Ainsi, lors du scandale Anissinat-Peizerat aux JO de Salt Lake City, alors que toute la France tente d’innocenter le couple médaillé d’or de toute tentative de corruption, il balance gentiment : « Si la France ne magouillait pas, elle n’aurait pas de médailles »... On imagine le sourire crispé des cadres de la Fédération Française des Sports de Glace, juste après l’annonce.

Aucun souci pour D’Artagnan. Candeloro sait aussi toucher à la fin de l’envoi, il dégaine donc à nouveau contre ses anciens patrons : alors que la fédé signe un contrat de 80 millions de Francs avec TF1 en 1998, l’homme embroche la FFSG en rappelant qu’elle lui devait 800 000 francs suite à des primes et des prix de galas... Et que bon, faudrait voir à part s’endormir sur le matelas ! La fédé s’exécute fin 2003 devant le chouchou des médias, suite à un jugement du tribunal de Nanterre.

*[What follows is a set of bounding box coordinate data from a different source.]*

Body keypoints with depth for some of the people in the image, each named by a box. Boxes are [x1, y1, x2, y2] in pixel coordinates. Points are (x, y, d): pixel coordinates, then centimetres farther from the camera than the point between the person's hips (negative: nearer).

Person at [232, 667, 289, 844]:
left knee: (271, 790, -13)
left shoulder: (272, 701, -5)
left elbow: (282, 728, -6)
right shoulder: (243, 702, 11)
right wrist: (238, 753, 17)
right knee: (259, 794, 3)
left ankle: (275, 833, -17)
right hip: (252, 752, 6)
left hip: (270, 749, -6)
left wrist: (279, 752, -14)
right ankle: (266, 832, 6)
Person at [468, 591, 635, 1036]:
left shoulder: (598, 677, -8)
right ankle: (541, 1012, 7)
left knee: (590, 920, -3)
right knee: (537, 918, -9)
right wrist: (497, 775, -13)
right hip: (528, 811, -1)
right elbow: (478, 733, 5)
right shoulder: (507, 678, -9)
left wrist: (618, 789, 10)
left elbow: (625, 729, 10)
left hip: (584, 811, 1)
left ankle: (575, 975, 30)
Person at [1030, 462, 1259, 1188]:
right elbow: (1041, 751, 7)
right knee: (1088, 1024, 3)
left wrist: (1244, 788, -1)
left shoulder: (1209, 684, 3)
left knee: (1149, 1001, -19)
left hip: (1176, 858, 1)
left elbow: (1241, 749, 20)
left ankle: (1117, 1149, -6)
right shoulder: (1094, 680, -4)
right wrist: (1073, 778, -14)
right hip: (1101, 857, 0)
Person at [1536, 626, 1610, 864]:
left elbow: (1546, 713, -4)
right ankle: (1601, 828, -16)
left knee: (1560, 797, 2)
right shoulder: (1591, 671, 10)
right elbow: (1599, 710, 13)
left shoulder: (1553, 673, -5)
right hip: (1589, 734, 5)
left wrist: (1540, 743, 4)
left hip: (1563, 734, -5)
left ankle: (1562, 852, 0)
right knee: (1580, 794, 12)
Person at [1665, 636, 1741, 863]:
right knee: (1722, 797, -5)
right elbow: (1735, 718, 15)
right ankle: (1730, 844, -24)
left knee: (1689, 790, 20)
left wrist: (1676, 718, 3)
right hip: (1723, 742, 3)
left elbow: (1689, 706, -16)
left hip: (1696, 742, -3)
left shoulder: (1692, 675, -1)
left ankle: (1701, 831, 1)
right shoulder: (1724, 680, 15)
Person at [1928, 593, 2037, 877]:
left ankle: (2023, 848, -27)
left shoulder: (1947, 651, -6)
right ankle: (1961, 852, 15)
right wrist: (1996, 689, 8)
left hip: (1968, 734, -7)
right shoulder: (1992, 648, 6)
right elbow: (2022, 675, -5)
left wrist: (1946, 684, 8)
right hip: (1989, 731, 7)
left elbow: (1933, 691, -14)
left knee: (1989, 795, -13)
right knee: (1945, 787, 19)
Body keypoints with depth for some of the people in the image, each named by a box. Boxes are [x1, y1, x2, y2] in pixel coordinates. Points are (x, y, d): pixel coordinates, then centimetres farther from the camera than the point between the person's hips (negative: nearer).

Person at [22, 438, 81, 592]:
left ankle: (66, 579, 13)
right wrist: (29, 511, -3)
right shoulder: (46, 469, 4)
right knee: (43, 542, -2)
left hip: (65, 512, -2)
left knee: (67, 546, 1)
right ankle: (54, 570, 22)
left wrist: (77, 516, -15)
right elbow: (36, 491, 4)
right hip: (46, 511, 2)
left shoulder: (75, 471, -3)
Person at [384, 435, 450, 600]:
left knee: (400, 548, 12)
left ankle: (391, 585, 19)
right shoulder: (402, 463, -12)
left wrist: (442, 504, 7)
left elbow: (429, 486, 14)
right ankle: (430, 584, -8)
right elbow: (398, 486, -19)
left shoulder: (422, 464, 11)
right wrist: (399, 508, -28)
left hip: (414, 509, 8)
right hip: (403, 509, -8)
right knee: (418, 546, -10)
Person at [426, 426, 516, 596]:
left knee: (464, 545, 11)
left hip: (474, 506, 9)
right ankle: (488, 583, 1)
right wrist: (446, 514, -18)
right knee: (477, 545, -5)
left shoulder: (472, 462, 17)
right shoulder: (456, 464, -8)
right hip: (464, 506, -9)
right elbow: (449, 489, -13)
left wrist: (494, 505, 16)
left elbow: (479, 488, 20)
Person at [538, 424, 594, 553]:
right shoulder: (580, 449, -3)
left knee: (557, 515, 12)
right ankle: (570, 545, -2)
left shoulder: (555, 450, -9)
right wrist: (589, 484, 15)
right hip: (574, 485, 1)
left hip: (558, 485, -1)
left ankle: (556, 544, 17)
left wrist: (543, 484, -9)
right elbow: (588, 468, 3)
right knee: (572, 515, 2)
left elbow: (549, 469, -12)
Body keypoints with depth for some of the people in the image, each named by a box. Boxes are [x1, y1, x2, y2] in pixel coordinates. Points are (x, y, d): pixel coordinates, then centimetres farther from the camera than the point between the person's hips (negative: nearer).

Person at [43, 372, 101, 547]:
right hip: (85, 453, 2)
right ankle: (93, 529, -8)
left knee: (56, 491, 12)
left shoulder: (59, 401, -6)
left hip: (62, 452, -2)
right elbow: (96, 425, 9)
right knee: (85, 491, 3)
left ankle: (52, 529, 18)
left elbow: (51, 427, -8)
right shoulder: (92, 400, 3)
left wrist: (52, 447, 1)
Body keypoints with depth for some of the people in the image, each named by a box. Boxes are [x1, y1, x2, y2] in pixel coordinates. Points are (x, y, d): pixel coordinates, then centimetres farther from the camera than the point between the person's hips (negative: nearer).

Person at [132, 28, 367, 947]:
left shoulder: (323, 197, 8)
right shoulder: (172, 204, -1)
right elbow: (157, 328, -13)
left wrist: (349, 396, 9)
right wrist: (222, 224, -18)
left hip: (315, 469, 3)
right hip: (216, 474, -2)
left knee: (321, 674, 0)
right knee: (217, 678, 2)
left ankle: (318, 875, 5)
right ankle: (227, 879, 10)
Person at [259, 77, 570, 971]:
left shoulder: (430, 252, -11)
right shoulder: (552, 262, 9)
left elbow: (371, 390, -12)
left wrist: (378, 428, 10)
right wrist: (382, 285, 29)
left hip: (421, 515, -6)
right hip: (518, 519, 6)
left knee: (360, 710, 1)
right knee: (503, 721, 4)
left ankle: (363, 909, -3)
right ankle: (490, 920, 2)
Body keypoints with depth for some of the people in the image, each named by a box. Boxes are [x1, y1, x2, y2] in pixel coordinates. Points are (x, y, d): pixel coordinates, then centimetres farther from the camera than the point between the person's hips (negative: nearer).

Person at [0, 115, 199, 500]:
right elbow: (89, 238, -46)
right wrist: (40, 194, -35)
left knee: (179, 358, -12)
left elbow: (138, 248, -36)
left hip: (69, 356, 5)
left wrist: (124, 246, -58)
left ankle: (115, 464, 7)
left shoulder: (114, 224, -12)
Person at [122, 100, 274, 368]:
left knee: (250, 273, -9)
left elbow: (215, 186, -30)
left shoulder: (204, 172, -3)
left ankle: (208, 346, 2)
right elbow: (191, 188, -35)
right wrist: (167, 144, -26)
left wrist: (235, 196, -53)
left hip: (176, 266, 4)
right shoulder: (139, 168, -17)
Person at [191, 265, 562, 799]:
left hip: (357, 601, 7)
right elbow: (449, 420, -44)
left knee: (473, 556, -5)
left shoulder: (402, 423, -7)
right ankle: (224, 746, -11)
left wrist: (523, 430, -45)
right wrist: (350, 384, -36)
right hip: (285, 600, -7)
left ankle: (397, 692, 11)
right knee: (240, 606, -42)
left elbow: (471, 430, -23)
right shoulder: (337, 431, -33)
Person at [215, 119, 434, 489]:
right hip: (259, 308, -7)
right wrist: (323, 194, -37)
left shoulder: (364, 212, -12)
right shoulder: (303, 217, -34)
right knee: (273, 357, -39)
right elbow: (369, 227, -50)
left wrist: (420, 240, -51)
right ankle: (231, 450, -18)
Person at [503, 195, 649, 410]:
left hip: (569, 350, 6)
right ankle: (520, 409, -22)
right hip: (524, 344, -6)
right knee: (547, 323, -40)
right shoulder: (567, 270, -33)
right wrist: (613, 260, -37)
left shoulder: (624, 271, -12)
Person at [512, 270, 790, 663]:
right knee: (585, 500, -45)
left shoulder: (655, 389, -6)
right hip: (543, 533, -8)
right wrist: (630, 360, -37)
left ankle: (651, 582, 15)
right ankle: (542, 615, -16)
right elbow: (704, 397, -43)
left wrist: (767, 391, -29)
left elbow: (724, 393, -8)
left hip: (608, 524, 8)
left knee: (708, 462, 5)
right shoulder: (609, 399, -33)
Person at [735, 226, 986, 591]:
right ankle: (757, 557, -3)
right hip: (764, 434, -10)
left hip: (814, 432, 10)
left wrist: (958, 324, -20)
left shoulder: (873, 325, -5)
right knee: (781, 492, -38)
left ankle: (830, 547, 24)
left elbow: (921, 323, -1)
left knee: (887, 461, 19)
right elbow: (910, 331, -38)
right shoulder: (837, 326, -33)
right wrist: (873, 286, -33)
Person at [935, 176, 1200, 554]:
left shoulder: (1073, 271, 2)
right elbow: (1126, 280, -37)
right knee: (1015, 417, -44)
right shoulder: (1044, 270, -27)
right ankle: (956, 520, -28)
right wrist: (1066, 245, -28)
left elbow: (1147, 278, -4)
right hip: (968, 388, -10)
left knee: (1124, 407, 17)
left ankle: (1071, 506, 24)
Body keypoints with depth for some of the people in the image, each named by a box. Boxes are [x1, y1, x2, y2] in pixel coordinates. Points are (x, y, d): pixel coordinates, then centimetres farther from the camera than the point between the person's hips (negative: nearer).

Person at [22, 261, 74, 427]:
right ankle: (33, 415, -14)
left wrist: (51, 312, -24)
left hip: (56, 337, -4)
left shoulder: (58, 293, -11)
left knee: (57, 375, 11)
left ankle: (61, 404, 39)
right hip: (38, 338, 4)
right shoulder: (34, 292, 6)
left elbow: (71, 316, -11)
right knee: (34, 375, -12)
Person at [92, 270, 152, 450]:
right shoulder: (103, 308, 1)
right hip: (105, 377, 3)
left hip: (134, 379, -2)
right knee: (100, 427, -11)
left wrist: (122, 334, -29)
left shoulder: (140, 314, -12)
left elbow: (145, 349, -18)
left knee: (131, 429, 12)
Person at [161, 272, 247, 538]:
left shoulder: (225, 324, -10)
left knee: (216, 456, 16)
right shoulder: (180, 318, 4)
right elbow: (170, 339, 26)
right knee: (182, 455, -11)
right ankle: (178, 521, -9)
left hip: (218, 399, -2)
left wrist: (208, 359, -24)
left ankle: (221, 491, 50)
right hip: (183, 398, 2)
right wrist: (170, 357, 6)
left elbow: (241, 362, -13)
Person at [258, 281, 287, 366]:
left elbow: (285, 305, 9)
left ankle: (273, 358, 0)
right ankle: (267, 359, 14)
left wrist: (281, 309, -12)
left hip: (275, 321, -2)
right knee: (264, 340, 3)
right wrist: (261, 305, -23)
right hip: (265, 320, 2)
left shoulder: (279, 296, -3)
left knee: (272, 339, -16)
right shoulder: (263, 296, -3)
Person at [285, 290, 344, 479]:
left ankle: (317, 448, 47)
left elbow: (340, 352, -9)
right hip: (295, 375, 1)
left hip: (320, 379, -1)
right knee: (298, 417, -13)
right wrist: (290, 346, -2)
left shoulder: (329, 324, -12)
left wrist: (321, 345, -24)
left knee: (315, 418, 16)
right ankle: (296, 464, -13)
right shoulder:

Ce sera donc la guerre entre l’enfant terrible de l’âge de glace (ndlr : période 1994-1998 où les galas de patinage artistique étaient devenus le pain béni dominical de TF1, époque révolue depuis que Chuck Norris a fait voler en éclat les tutus à paillettes des danseuses ukrainiennes...) .

Devenu professionnel, il déclare ne pas avoir la possibilité de travailler en France puisque les « amateurs et même des gamins de 8 ans subissent des pressions pour m’éviter » (ndlr : ne va pas voir le Parrain mon enfant, il est méchant...).